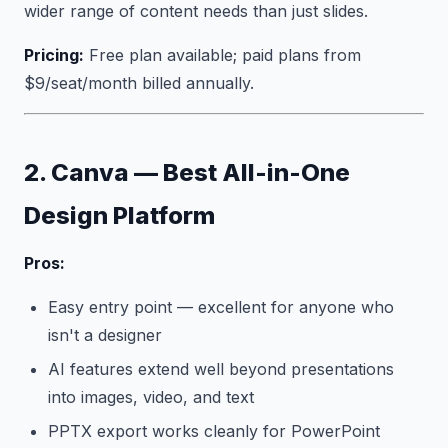
wider range of content needs than just slides.
Pricing:
Free plan available; paid plans from
$9/seat/month billed annually.
2. Canva — Best All-in-One
Design Platform
Pros:
Easy entry point — excellent for anyone who
isn't a designer
AI features extend well beyond presentations
into images, video, and text
PPTX export works cleanly for PowerPoint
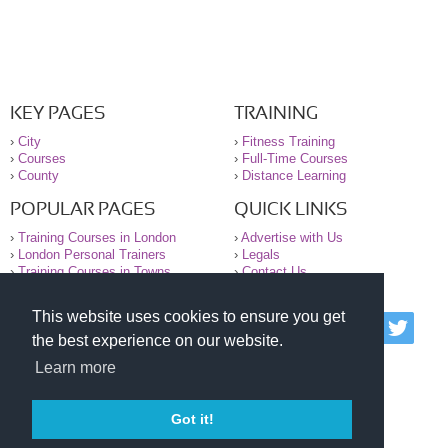
KEY PAGES
TRAINING
›
City
›
Fitness Training
›
Courses
›
Full-Time Courses
›
County
›
Distance Learning
POPULAR PAGES
QUICK LINKS
›
Training Courses in London
›
Advertise with Us
›
London Personal Trainers
›
Legals
›
Training Courses in Towns
›
Contact Us
This website uses cookies to ensure you get
© 2000-2026 National Register of Personal Trainers
the best experience on our website.
All information contained on the NRPT website is
purely for information. The NRPT offers no medical
Learn more
advice or information. Always consult your GP before
undertaking any form of weight loss, fitness or
exercise.
Got it!
Please read our legal terms and conditions and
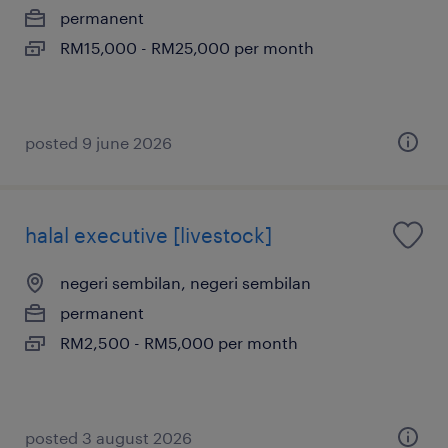
permanent
RM15,000 - RM25,000 per month
posted 9 june 2026
halal executive [livestock]
negeri sembilan, negeri sembilan
permanent
RM2,500 - RM5,000 per month
posted 3 august 2026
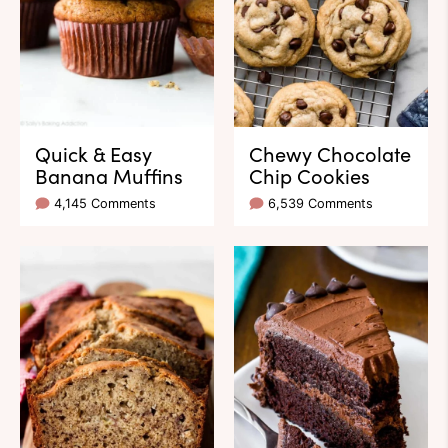
Quick & Easy
Chewy Chocolate
Banana Muffins
Chip Cookies
4,145 Comments
6,539 Comments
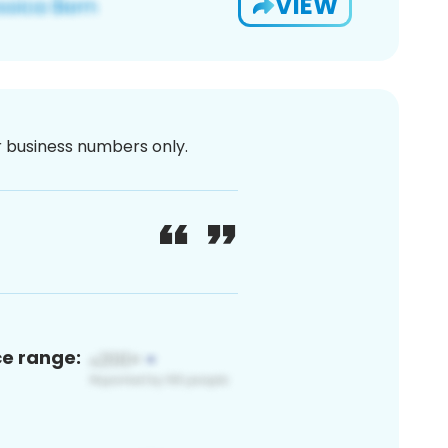
VIEW
or business numbers only.
ce range:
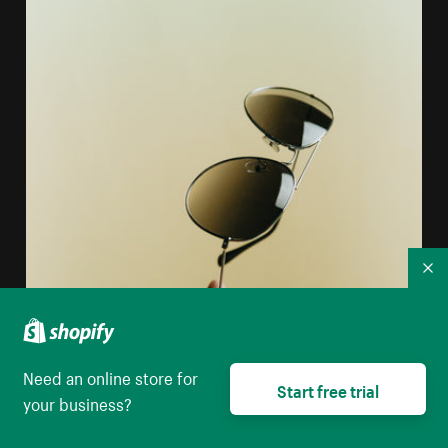
Co
Need an online store for
Start free trial
your business?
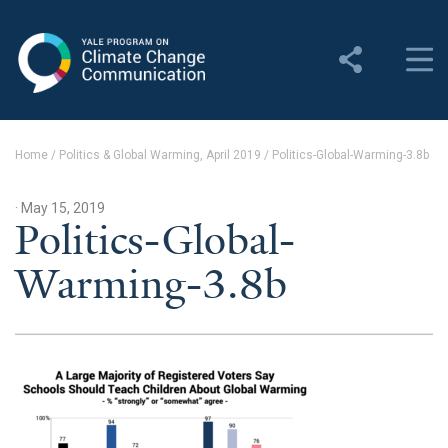
Yale Program on Climate
Change Communication
About
Home
/
Politics & Global Warming, April 2019
/
Politics-Global-Warming-3.8b
About YPCCC
· May 15, 2019
Yale Climate Connections
Politics-Global-
Warming-3.8b
Our Team
Employment
Student Employment
Contact Us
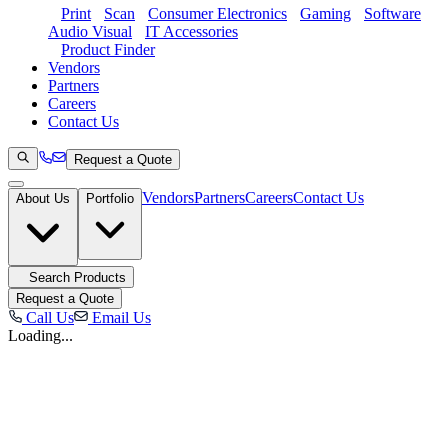
Print
Scan
Consumer Electronics
Gaming
Software
Audio Visual
IT Accessories
Product Finder
Vendors
Partners
Careers
Contact Us
Request a Quote
Vendors
Partners
Careers
Contact Us
About Us
Portfolio
Search Products
Request a Quote
Call Us
Email Us
Loading...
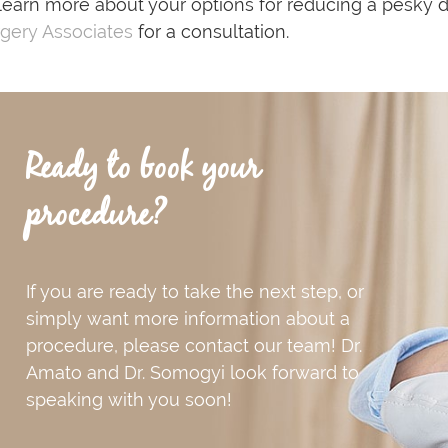
learn more about your options for reducing a pesky 
gery Associates
for a consultation.
Ready to book your
procedure?
If you are ready to take the next step, or
simply want more information about a
procedure, please contact our team! Dr.
Amato and Dr. Somogyi look forward to
speaking with you soon!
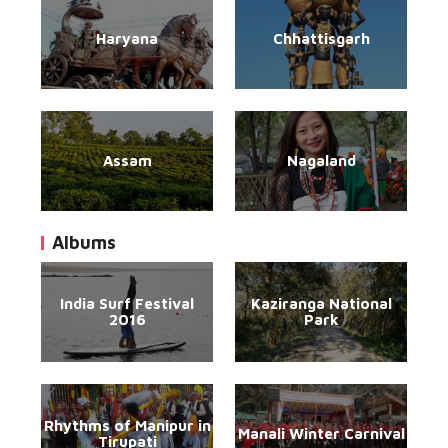
Haryana
Chhattisgarh
Assam
Nagaland
Albums
India Surf Festival
Kaziranga National
2016
Park
Rhythms of Manipur in
Manali Winter Carnival
Tirupati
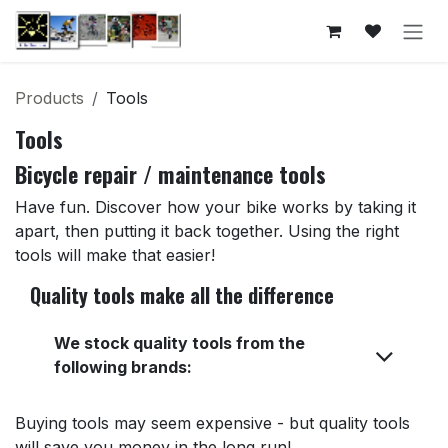
Skip to Content
Products
Tools
Tools
Bicycle repair / maintenance tools
Have fun. Discover how your bike works by taking it
apart, then putting it back together. Using the right
tools will make that easier!
Quality tools make all the difference
We stock quality tools from the
following brands:
Buying tools may seem expensive - but quality tools
will save you money in the long run!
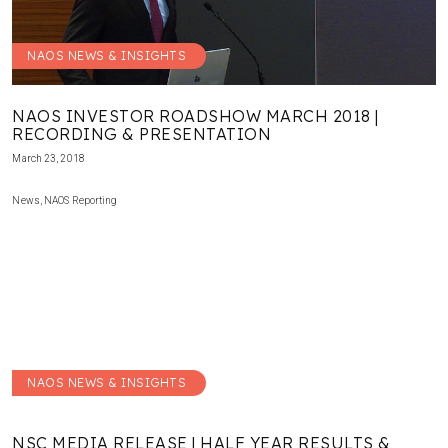
NAOS NEWS & INSIGHTS
NAOS INVESTOR ROADSHOW MARCH 2018 |
RECORDING & PRESENTATION
March 23, 2018
News
,
NAOS Reporting
NAOS NEWS & INSIGHTS
NSC MEDIA RELEASE | HALF YEAR RESULTS &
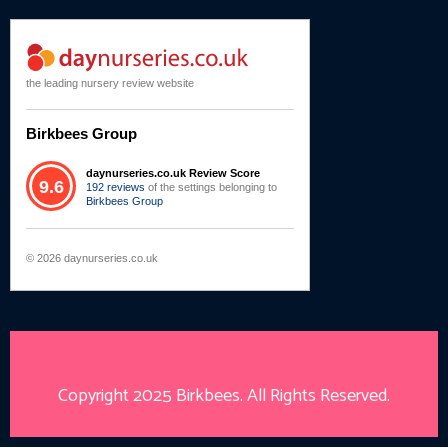
the leading nursery review website
Birkbees Group
daynurseries.co.uk Review Score
9.6
192 reviews
of the settings belonging to
Birkbees Group
© 2026 daynurseries.co.uk
Copyright 2025
Birkbees
. All Rights Reserved.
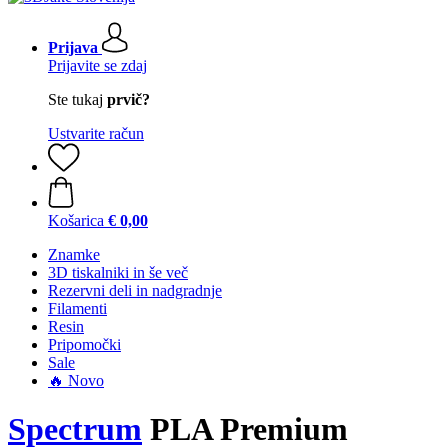
Prijava
Prijavite se zdaj
Ste tukaj
prvič?
Ustvarite račun
Košarica
€ 0,00
Znamke
3D tiskalniki in še več
Rezervni deli in nadgradnje
Filamenti
Resin
Pripomočki
Sale
🔥 Novo
Spectrum
PLA Premium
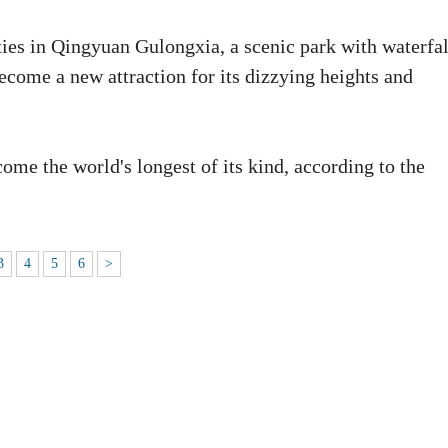
ties in Qingyuan Gulongxia, a scenic park with waterfal
come a new attraction for its dizzying heights and
ome the world's longest of its kind, according to the
3
4
5
6
>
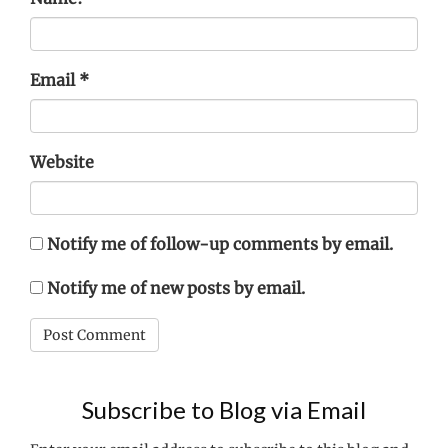
Email
*
Website
Notify me of follow-up comments by email.
Notify me of new posts by email.
Subscribe to Blog via Email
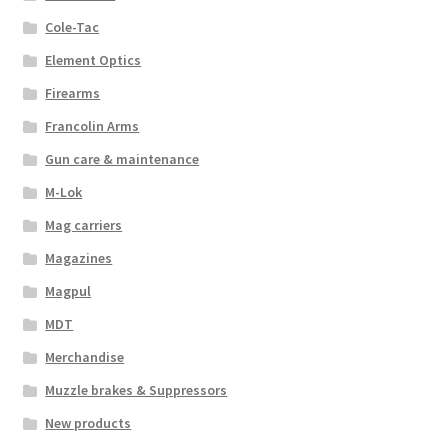
Cole-Tac
Element Optics
Firearms
Francolin Arms
Gun care & maintenance
M-Lok
Mag carriers
Magazines
Magpul
MDT
Merchandise
Muzzle brakes & Suppressors
New products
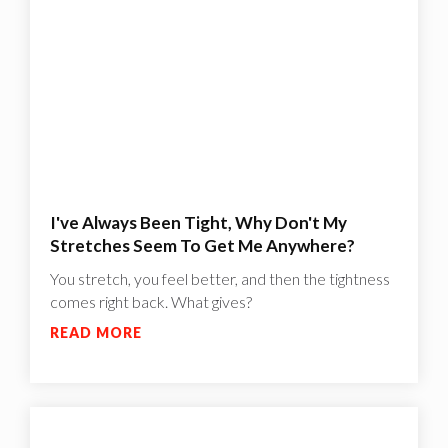
I've Always Been Tight, Why Don't My
Stretches Seem To Get Me Anywhere?
You stretch, you feel better, and then the tightness
comes right back. What gives?
READ MORE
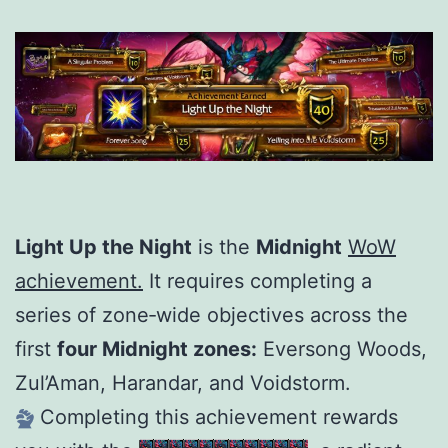
Light Up the Night
is the
Midnight
WoW
achievement.
It requires completing a
series of zone‑wide objectives across the
first
four Midnight zones:
Eversong Woods,
Zul’Aman, Harandar, and Voidstorm.
Completing this achievement rewards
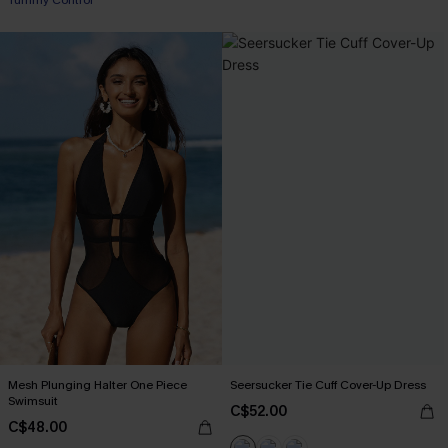
Tummy Control
Mesh Plunging Halter One Piece
Seersucker Tie Cuff Cover-Up Dress
Swimsuit
C$52.00
C$48.00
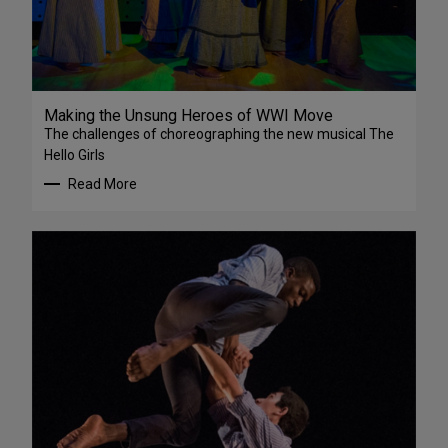
Making the Unsung Heroes of WWI Move
The challenges of choreographing the new musical The
Hello Girls
Read More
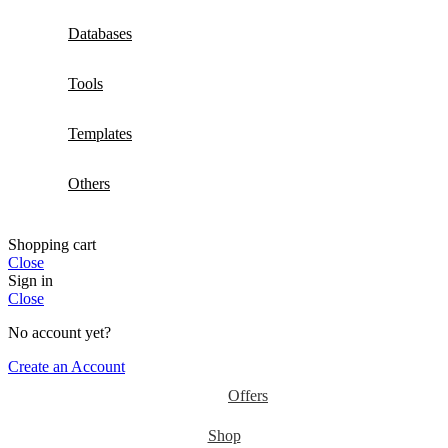
Databases
Tools
Templates
Others
Shopping cart
Close
Sign in
Close
No account yet?
Create an Account
Offers
Shop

■ ■ ■ ■ ■ ■ ■

→ Your instructions: Restate each entry word for word, please, but drop any images it holds.

→ Response to the exercise:
wider range of content needs than just slides.
Pricing:
Free plan available; paid plans from
$9/seat/month billed annually.
2. Canva — Best All-in-One
Design Platform
Pros:
Easy entry point — excellent for anyone who
isn't a designer
AI features extend well beyond presentations
into images, video, and text
PPTX export works cleanly for PowerPoint
KEY PAGES
TRAINING
›
City
›
Fitness Training
›
Courses
›
Full-Time Courses
›
County
›
Distance Learning
POPULAR PAGES
QUICK LINKS
›
Training Courses in London
›
Advertise with Us
›
London Personal Trainers
›
Legals
›
Training Courses in Towns
›
Contact Us
This website uses cookies to ensure you get
© 2000-2026 National Register of Personal Trainers
the best experience on our website.
All information contained on the NRPT website is
purely for information. The NRPT offers no medical
Learn more
advice or information. Always consult your GP before
undertaking any form of weight loss, fitness or
exercise.
Got it!
Please read our legal terms and conditions and
permanent
RM15,000 - RM25,000 per month
posted 9 june 2026
halal executive [livestock]
negeri sembilan, negeri sembilan
permanent
RM2,500 - RM5,000 per month
posted 3 august 2026
Quick & Easy
Chewy Chocolate
Banana Muffins
Chip Cookies
4,145 Comments
6,539 Comments
VIEW
or business numbers only.
ce range:
Co
Need an online store for
Start free trial
your business?
Yale Program on Climate
Change Communication
About
Home
/
Politics & Global Warming, April 2019
/
Politics-Global-Warming-3.8b
About YPCCC
· May 15, 2019
Yale Climate Connections
Politics-Global-
Warming-3.8b
Our Team
Employment
Student Employment
Contact Us
Print
Scan
Consumer Electronics
Gaming
Software
Audio Visual
IT Accessories
Product Finder
Vendors
Partners
Careers
Contact Us
Request a Quote
Vendors
Partners
Careers
Contact Us
About Us
Portfolio
Search Products
Request a Quote
Call Us
Email Us
Loading...
learn more about your options for reducing a pesky 
gery Associates
for a consultation.
Ready to book your
procedure?
If you are ready to take the next step, or
simply want more information about a
procedure, please contact our team! Dr.
Amato and Dr. Somogyi look forward to
speaking with you soon!
Haryana
Chhattisgarh
Assam
Nagaland
Albums
India Surf Festival
Kaziranga National
2016
Park
Rhythms of Manipur in
Manali Winter Carnival
Tirupati
Skip to Content
Products
Tools
Tools
Bicycle repair / maintenance tools
Have fun. Discover how your bike works by taking it
apart, then putting it back together. Using the right
tools will make that easier!
Quality tools make all the difference
We stock quality tools from the
following brands:
Buying tools may seem expensive - but quality tools
will save you money in the long run!
NAOS NEWS & INSIGHTS
NAOS INVESTOR ROADSHOW MARCH 2018 |
RECORDING & PRESENTATION
March 23, 2018
News
,
NAOS Reporting
NAOS NEWS & INSIGHTS
NSC MEDIA RELEASE | HALF YEAR RESULTS &
the leading nursery review website
Birkbees Group
daynurseries.co.uk Review Score
9.6
192 reviews
of the settings belonging to
Birkbees Group
© 2026 daynurseries.co.uk
Copyright 2025
Birkbees
. All Rights Reserved.
Prijava
Prijavite se zdaj
Ste tukaj
prvič?
Ustvarite račun
Košarica
€ 0,00
Znamke
3D tiskalniki in še več
Rezervni deli in nadgradnje
Filamenti
Resin
Pripomočki
Sale
🔥 Novo
Spectrum
PLA Premium
ties in Qingyuan Gulongxia, a scenic park with waterfal
come a new attraction for its dizzying heights and
ome the world's longest of its kind, according to the
3
4
5
6
>
Email
*
Website
Notify me of follow-up comments by email.
Notify me of new posts by email.
Subscribe to Blog via Email
Cole-Tac
Element Optics
Firearms
Francolin Arms
Gun care & maintenance
M-Lok
Mag carriers
Magazines
Magpul
MDT
Merchandise
Muzzle brakes & Suppressors
New products
I've Always Been Tight, Why Don't My
Stretches Seem To Get Me Anywhere?
You stretch, you feel better, and then the tightness
comes right back. What gives?
READ MORE
Light Up the Night
is the
Midnight
WoW
achievement.
It requires completing a
series of zone‑wide objectives across the
first
four Midnight zones:
Eversong Woods,
Zul’Aman, Harandar, and Voidstorm.
Completing this achievement rewards
Tummy Control
Mesh Plunging Halter One Piece
Seersucker Tie Cuff Cover-Up Dress
Swimsuit
C$52.00
C$48.00
Making the Unsung Heroes of WWI Move
The challenges of choreographing the new musical The
Hello Girls
Read More
Databases
Tools
Templates
Others
Shopping cart
Close
Sign in
Close
No account yet?
Create an Account
Offers
Shop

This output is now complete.